How fast can we compute the dot product?

Eric Bainville - Dec 2007

SSE code

Let's consider first the case of float (32-bit) coordinates. We can read 4 components per cycle using movaps. Once we have two blocks of 4 components in two SSE registers, we multiply them together using mulps, and then accumulate the product into the result using addps. The result will be a 4-component vector. After the end of the loop we compute the final sum by adding together the 4 components of this vector.

From Agner Fog's excellent documents, we know the scheduling constraints of the instructions we use:
- movaps on port P2, result after 2 cycles, one call per cycle,
- mulps on port P0, result after 4 cycles, one call per cycle,
- addps on port P1, result after 3 cycles, one call per cycle,
- lea on port P0,
- jnz on port P5.

Based on these values, we should be limited by memory access. Reading 4 components for each vector requires at least 2 cycles, giving a theoretical time of 0.50 cycles per component.

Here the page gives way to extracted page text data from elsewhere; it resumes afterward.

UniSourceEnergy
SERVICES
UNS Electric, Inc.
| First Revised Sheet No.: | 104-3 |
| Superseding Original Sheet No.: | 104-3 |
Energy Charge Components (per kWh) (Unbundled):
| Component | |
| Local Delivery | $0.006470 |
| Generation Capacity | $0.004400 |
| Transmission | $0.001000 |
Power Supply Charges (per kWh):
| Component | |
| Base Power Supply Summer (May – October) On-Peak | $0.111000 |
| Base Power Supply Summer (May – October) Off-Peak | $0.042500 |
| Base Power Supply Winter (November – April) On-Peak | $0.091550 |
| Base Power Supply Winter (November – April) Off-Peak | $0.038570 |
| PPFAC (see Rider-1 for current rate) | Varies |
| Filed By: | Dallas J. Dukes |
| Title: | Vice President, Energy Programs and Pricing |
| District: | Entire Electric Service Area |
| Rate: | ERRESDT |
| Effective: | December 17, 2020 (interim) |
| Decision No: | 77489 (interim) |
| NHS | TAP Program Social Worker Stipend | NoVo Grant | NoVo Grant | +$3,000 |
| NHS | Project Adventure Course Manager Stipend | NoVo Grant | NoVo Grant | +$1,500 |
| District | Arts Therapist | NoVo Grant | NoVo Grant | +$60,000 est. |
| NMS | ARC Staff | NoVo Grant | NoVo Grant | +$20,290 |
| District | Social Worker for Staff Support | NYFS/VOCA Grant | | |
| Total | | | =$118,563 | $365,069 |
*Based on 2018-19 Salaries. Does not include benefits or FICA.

Let's try the simplest pattern:

	shr	N, 2
	pxor	S0, S0
        align   16
.a:
	movaps	xmm0, [X]
	mulps	xmm0, [Y]
	addps	S0, xmm0
	lea	X, [X + 16]
	lea	Y, [Y + 16]
	dec	N
        jnz	.a

	; Compute result: sum of the 4 components of S0

It runs at 1.00 cycles/component. Unrolling the loop, with the sum in two different registers S0 and S1, we get 0.66 cycles/component with the following pattern:

	movaps	xmm0, [X]
	mulps	xmm0, [Y]
	addps	S0, xmm0
	movaps	xmm1, [X + 16]
	mulps	xmm1, [Y + 16]
	addps	S1, xmm1
	lea	X, [X + 32]
	lea	Y, [Y + 32]

We can reach 0.63 cycles/component by permuting the instructions:

	movaps	xmm0, [X]
	movaps	xmm1, [X + 16]
	mulps	xmm0, [Y]
	mulps	xmm1, [Y + 16]
	addps	S0, xmm0
	addps	S1, xmm1
	lea	X, [X + 32]
	lea	Y, [Y + 32]

The minimal timing of 0.50 cycles/component requires further unrolling (16 components per iteration) and "pipelined" computations to help the processor schedule the instructions. In this case, the first and last iterations are slighty different, and can't be part of the main loop. Note the cyclic pattern of register numbering, and only two sum registers are needed (S0 and S1). This is the pattern of the main loop:

	movaps	xmm0, [X]
	mulps	xmm3, [Y - 16]
	addps	S0, xmm2
	
	movaps	xmm1, [X + 16]
	mulps	xmm0, [Y]
	addps	S1, xmm3
	
	movaps	xmm2, [X + 32]
	mulps	xmm1, [Y + 16]
	addps	S0, xmm0
	
	movaps	xmm3, [X + 48]
	mulps	xmm2, [Y + 32]
	addps	S1, xmm1

	lea	X, [X + 64]
	lea	Y, [Y + 64]

In double precision, the same pattern (with -pd functions instead of -ps) reaches the optimal time of 1.00 cycles/component.